Common’s thoughtfulness and sincerity sometimes could spill over into dully earnest music-making. But the music rarely feels ponderous. It has an airy, melodic lilt, and Common’s clever turns of phrase and increasingly developed humor keep the entertainment quotient high.
“They said I was sharp, [but] at the Grammys they tried to India.Arie me,” he raps on “The People,” addressing his 0-for-5 day at the Grammy Awards in 2006, much in the way singer India.Arie was shut out despite garnering seven nominations in 2002.

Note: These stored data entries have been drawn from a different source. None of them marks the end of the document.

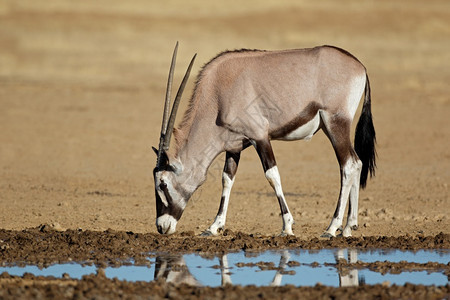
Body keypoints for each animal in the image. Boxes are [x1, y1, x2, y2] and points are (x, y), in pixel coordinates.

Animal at [153, 43, 374, 238]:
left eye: (162, 184)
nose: (162, 227)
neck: (218, 95)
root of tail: (360, 67)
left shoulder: (260, 136)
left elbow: (272, 175)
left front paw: (287, 226)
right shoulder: (234, 145)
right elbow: (227, 178)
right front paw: (214, 227)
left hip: (335, 124)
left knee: (348, 165)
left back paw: (332, 227)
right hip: (332, 128)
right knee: (357, 163)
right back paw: (349, 227)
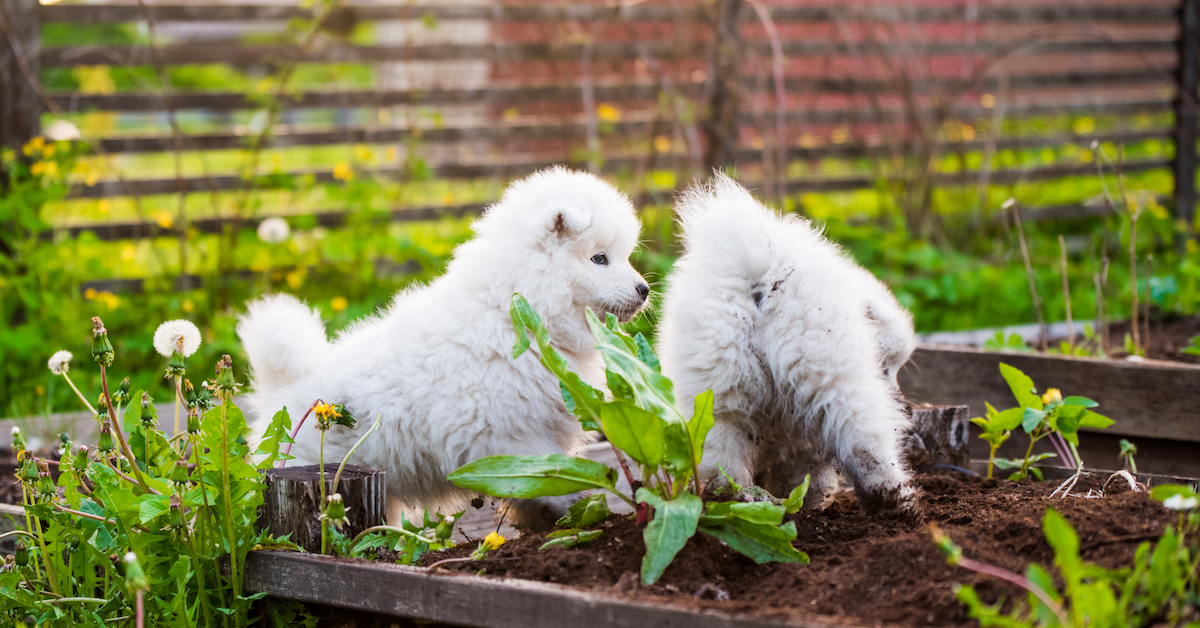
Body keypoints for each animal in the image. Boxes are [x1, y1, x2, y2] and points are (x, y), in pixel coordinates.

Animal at [235, 168, 648, 530]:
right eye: (599, 258)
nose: (644, 289)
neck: (512, 313)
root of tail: (285, 387)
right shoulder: (500, 432)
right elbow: (535, 472)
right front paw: (567, 504)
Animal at [657, 174, 916, 523]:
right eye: (885, 367)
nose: (906, 406)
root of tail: (761, 275)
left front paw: (800, 500)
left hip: (716, 393)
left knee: (719, 456)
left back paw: (733, 501)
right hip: (837, 379)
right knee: (866, 443)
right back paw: (896, 503)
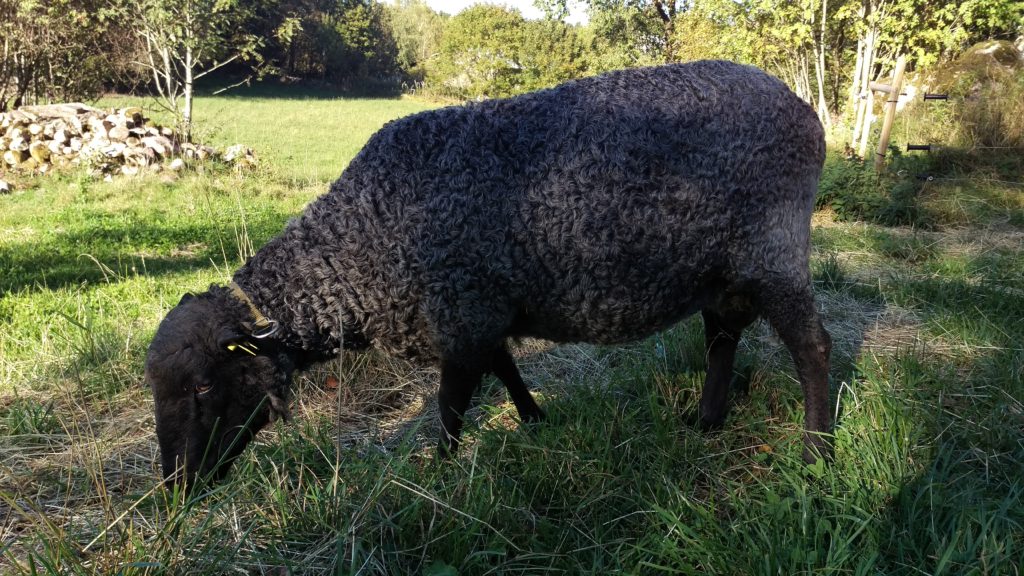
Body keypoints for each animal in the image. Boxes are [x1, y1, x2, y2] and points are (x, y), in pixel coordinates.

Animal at [144, 60, 831, 485]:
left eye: (202, 387)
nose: (177, 487)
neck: (365, 236)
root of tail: (807, 113)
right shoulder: (481, 311)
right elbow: (505, 368)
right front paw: (535, 421)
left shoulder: (463, 315)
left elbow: (450, 405)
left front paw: (442, 471)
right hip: (723, 270)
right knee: (722, 338)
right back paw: (707, 421)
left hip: (773, 252)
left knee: (812, 348)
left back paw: (816, 451)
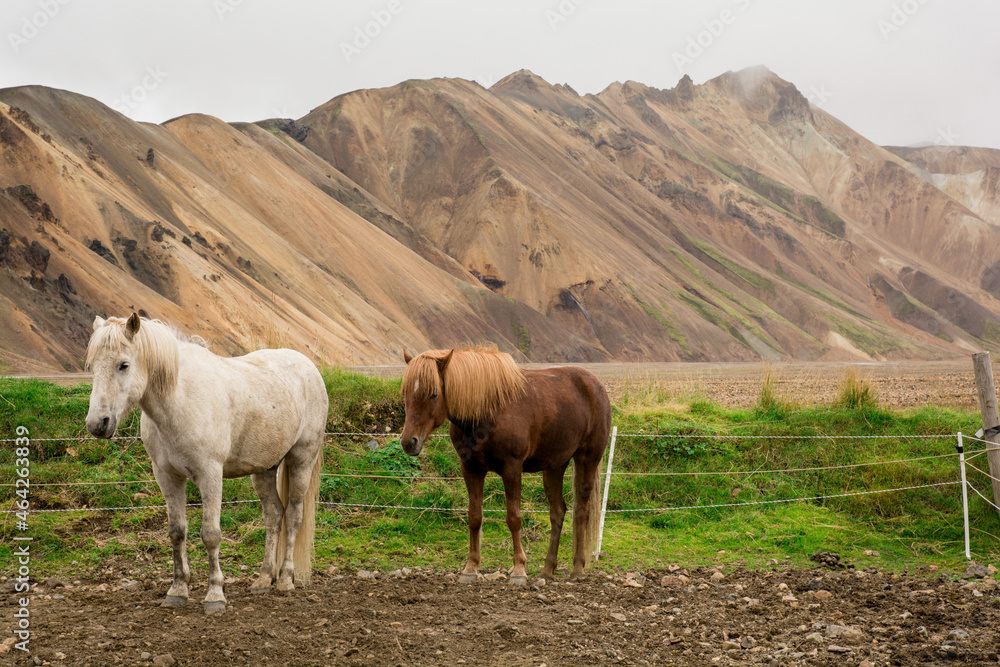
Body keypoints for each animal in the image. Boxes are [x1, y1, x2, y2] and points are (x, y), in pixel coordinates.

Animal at [84, 313, 327, 614]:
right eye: (91, 367)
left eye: (123, 365)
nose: (97, 424)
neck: (180, 399)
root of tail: (309, 367)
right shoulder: (167, 477)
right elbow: (177, 532)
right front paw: (177, 591)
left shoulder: (210, 474)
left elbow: (211, 534)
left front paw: (215, 595)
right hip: (264, 469)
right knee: (273, 515)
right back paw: (263, 579)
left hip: (301, 460)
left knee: (293, 516)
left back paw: (284, 579)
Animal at [400, 346, 612, 585]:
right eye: (405, 393)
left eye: (434, 394)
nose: (409, 442)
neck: (487, 410)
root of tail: (596, 385)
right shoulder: (471, 469)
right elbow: (475, 517)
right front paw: (470, 568)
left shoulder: (512, 469)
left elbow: (514, 518)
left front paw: (519, 570)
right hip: (554, 466)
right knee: (558, 512)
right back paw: (548, 569)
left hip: (588, 459)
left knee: (581, 512)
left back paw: (577, 568)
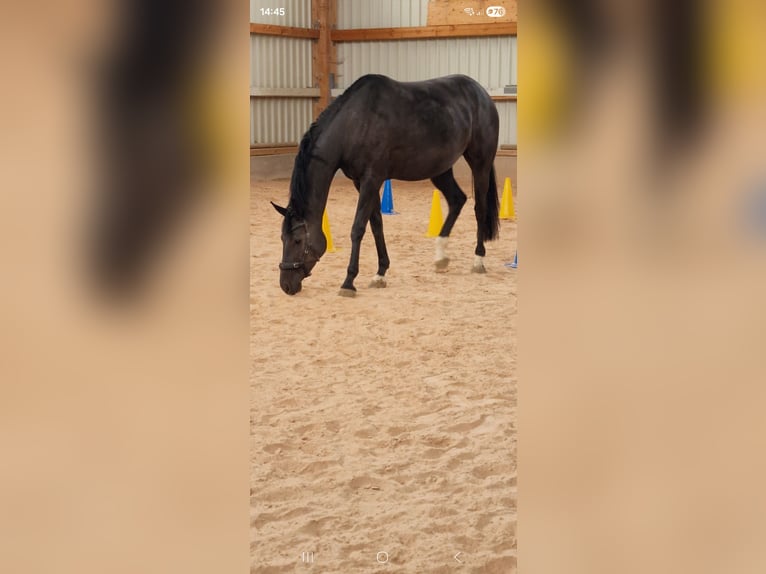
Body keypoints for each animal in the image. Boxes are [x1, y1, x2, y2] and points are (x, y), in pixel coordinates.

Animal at [271, 73, 500, 296]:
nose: (286, 285)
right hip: (440, 170)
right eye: (281, 238)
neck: (354, 123)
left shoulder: (371, 179)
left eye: (298, 240)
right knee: (457, 200)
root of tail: (481, 94)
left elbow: (358, 228)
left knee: (479, 209)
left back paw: (478, 260)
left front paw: (348, 282)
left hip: (480, 163)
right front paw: (380, 274)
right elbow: (376, 224)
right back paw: (441, 257)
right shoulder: (361, 182)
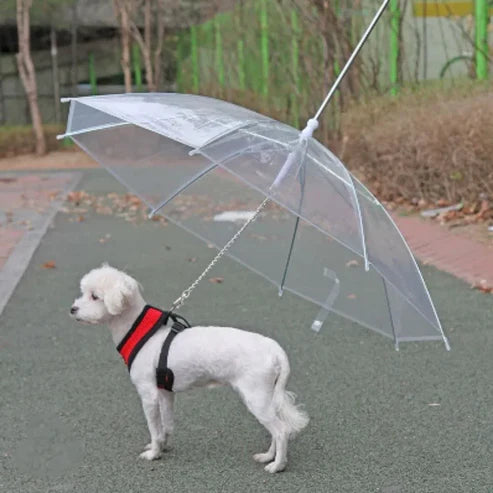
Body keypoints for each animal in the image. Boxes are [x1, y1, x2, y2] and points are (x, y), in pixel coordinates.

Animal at [70, 266, 308, 472]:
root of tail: (274, 348)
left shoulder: (149, 395)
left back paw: (277, 465)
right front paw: (163, 446)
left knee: (281, 431)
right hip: (265, 397)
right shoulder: (165, 393)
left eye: (94, 296)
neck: (142, 333)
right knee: (276, 430)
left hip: (256, 398)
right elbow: (166, 426)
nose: (72, 309)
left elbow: (154, 428)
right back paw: (268, 456)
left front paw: (154, 453)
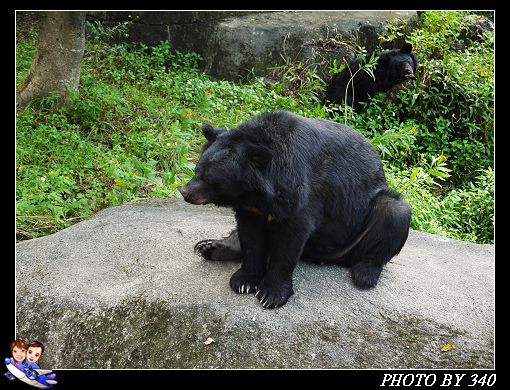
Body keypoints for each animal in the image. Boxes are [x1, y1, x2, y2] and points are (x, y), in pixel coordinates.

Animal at [178, 111, 410, 310]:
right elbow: (251, 236)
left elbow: (290, 238)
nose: (184, 191)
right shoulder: (251, 208)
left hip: (367, 216)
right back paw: (211, 247)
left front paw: (270, 294)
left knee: (394, 214)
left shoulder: (302, 189)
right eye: (197, 169)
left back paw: (365, 274)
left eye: (209, 178)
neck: (254, 193)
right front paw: (243, 281)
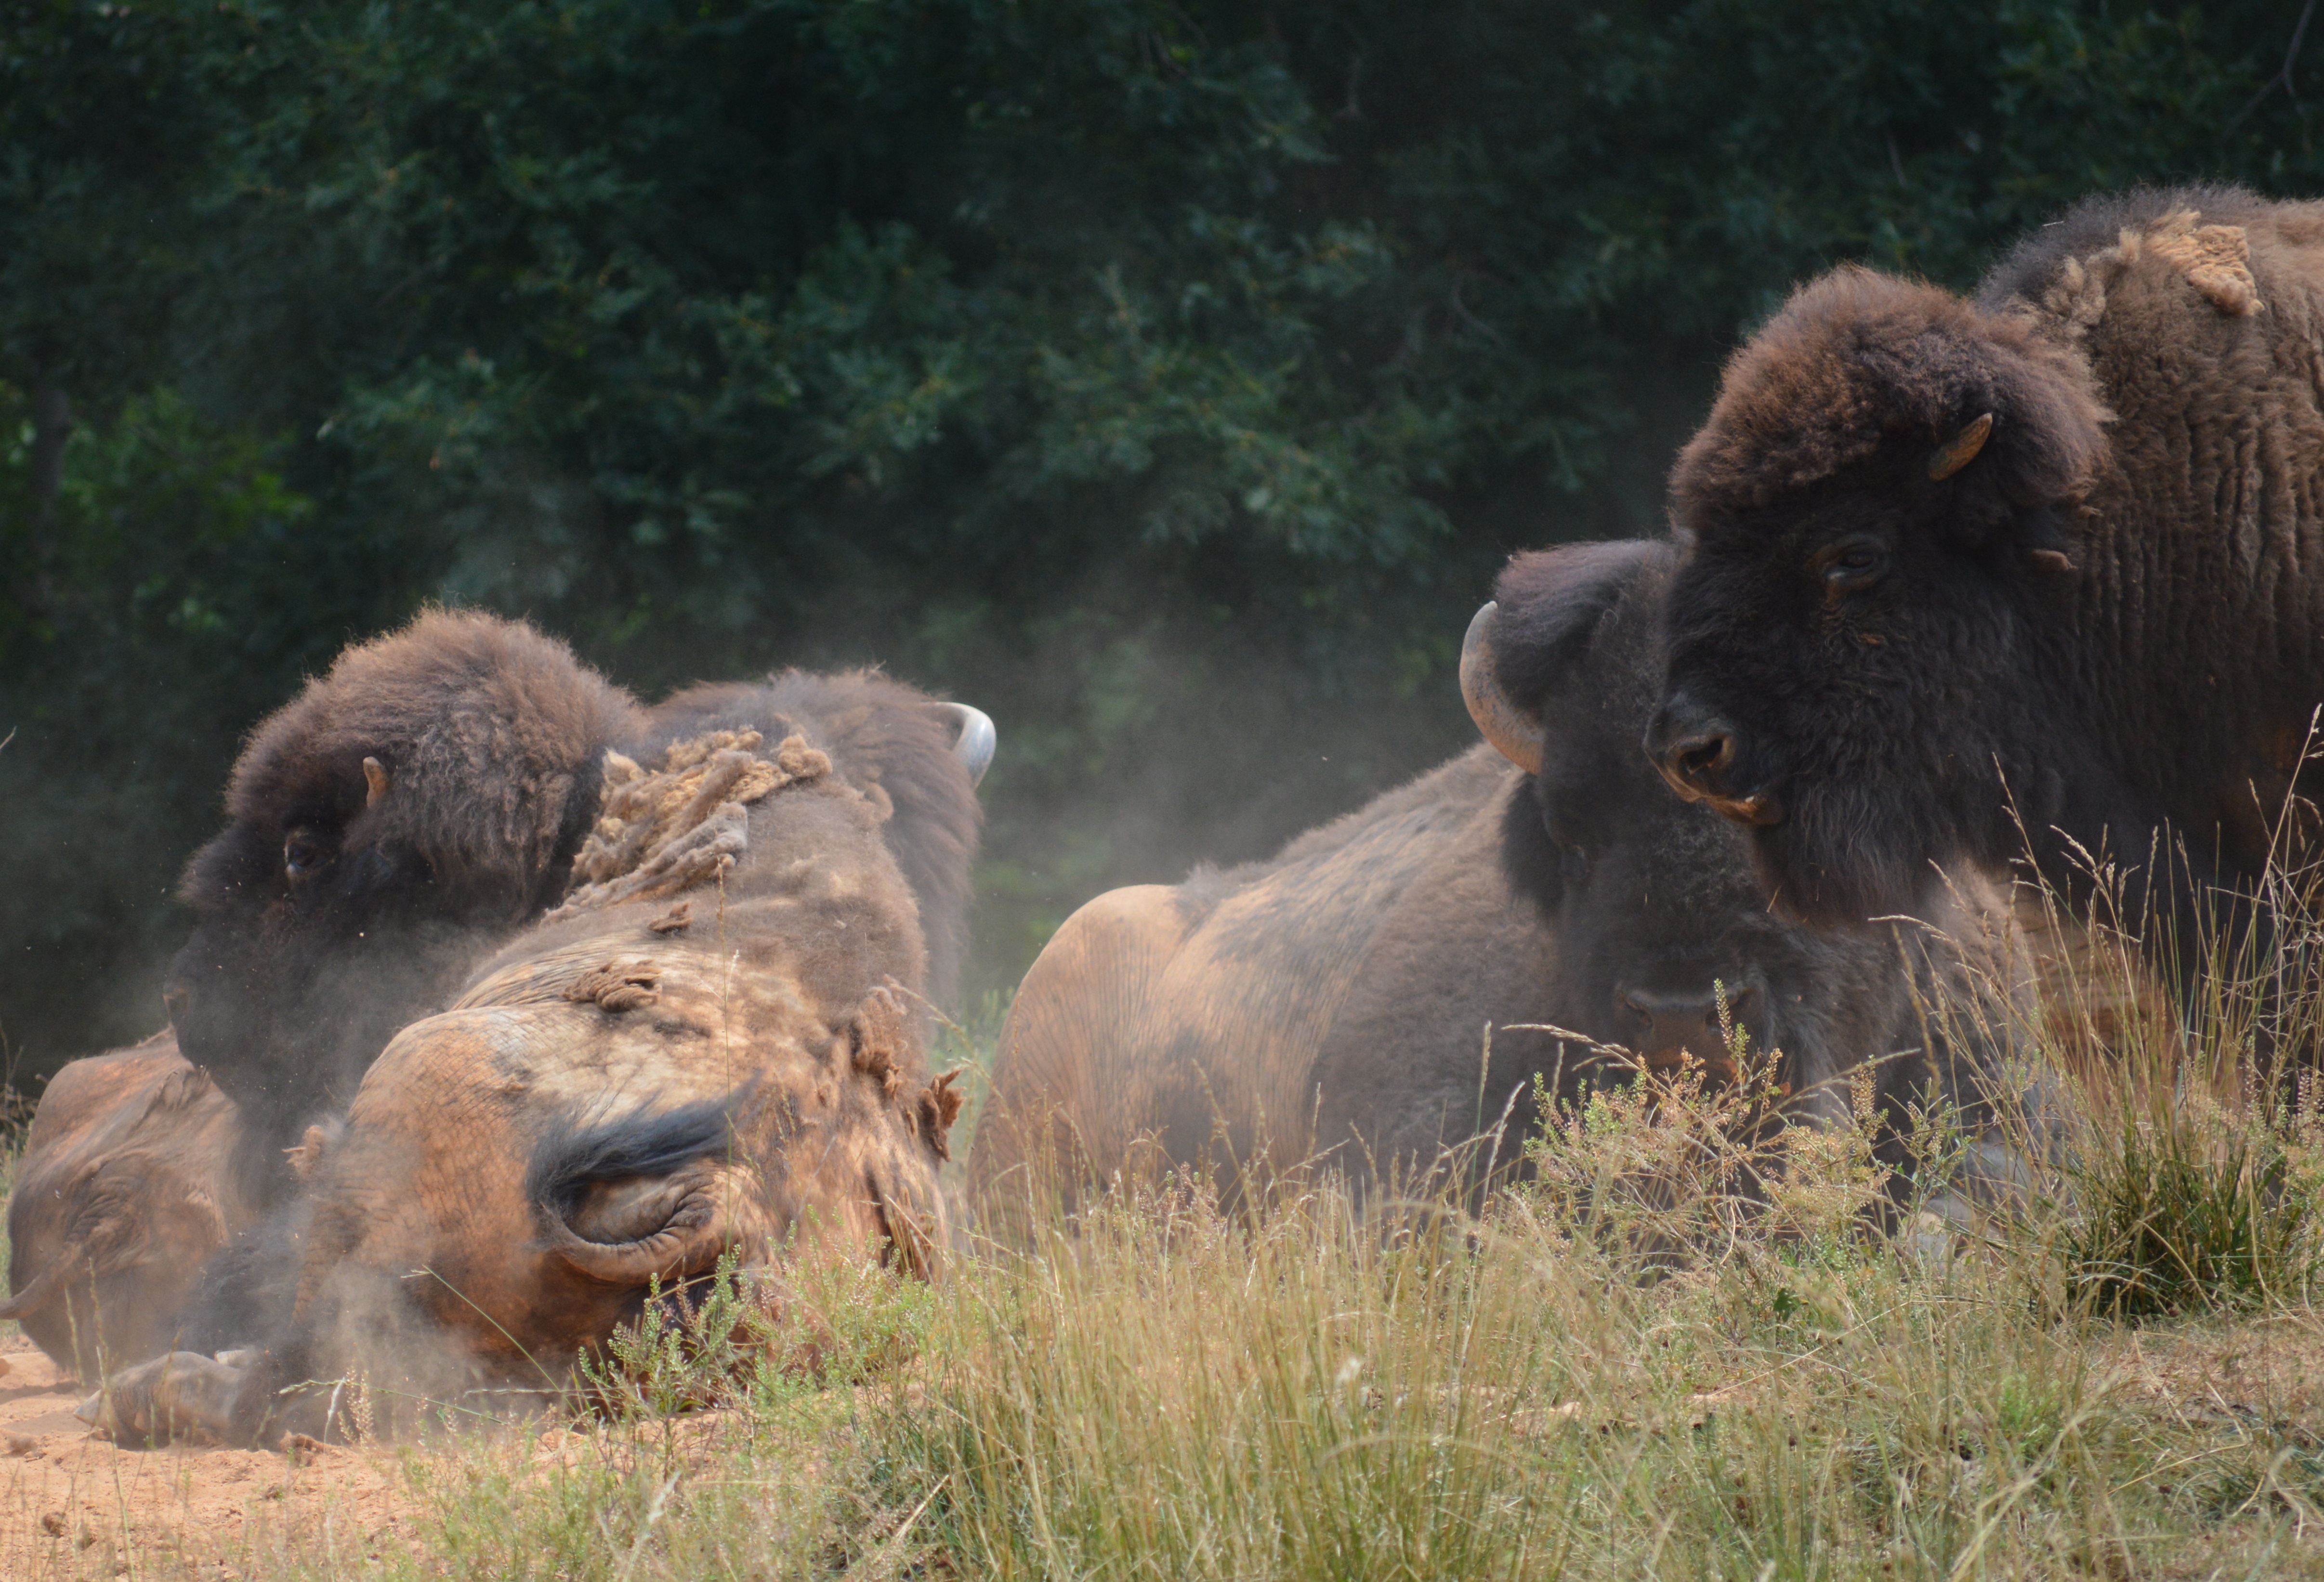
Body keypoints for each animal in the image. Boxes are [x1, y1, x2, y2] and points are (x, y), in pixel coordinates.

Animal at [95, 664, 990, 1440]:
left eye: (302, 855)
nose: (184, 1003)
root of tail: (712, 1208)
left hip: (405, 1096)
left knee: (300, 1379)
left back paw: (136, 1393)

“I thought I might get two,” Common says sheepishly about that deflating night at the awards ceremony. “It was definitely humbling.”
That’s a virtue drilled into young Rashid ever since he was young. The rapper, now 35, grew up middle-class on the South Side, the son of one of Chicago’s most respected educators, Mahalia Ann Hines (the principal at John Hope Prep College High School), and former professional basketball player Lonnie Lynn. He’s become the paragon of so-called “conscious” rap, the go-to voice whenever anyone from Oprah to a journalist working on deadline needs a quote or a testimonial about rap as a force for positive social change.
It’s a role Common has occasionally grown weary of playing, but which he embraces with new vigor on “Finding Forever.”
“I am someone who is spiritual and believes in God, but I also go out and drink beer and wine, I make mistakes, I use words that aren’t appropriate for everyone to hear,” he says. “To be put in a box is something you never want to happen as an artist or a human being when you know there’s more to you than what people make out. Yet I think of the conscious artists throughout history, the Bob Marleys, the Marvin Gayes, the KRS-Ones, and those people are remembered forever. That’s the kind of artist I always wanted to be.”
Common finds his place within that tradition through descriptive narratives about everyday people: the desperate social climber in “Drivin’ Me Wild,” the failed dancer in “Misunderstood.” These characters suggest Common has a future as a Hollywood scriptwriter, and he’s taken the first step toward that goal by playing against type in his acting roles.
“Put it this way: In every movie I’ve been in to date, I’ve had a gun,” he says with a laugh.
If that sounds like he’s trading one stereotyped image (the conscious rapper) for another (the angry young black man), Common doesn’t see it that way. On his best records, his characters mean well, but they struggle with their flaws, and sometimes succumb to them. He aims to bring the same three-dimensional humanity to his movie roles.
“I took those roles to have fun, but I also knew I could bring some complexity to it,” he says. “Even in the role of a gangster, there’s a human being there who loves people, cares about his mom, has a family. And maybe these guys are making mistakes, but they’re human beings. And I feel I can bring that out. In ‘Smokin’ Aces,’ even though my character is a killer, he is probably the most noble guy in the room. There are things you can bring to the character to expand it beyond the stereotype. As a watcher of movies, I want to feel like I’m seeing real people in these stories. And that’s what I’m trying to do. It’s not about fitting a stereotype. It’s about showing people that there’s more to the stereotype than they may realize.”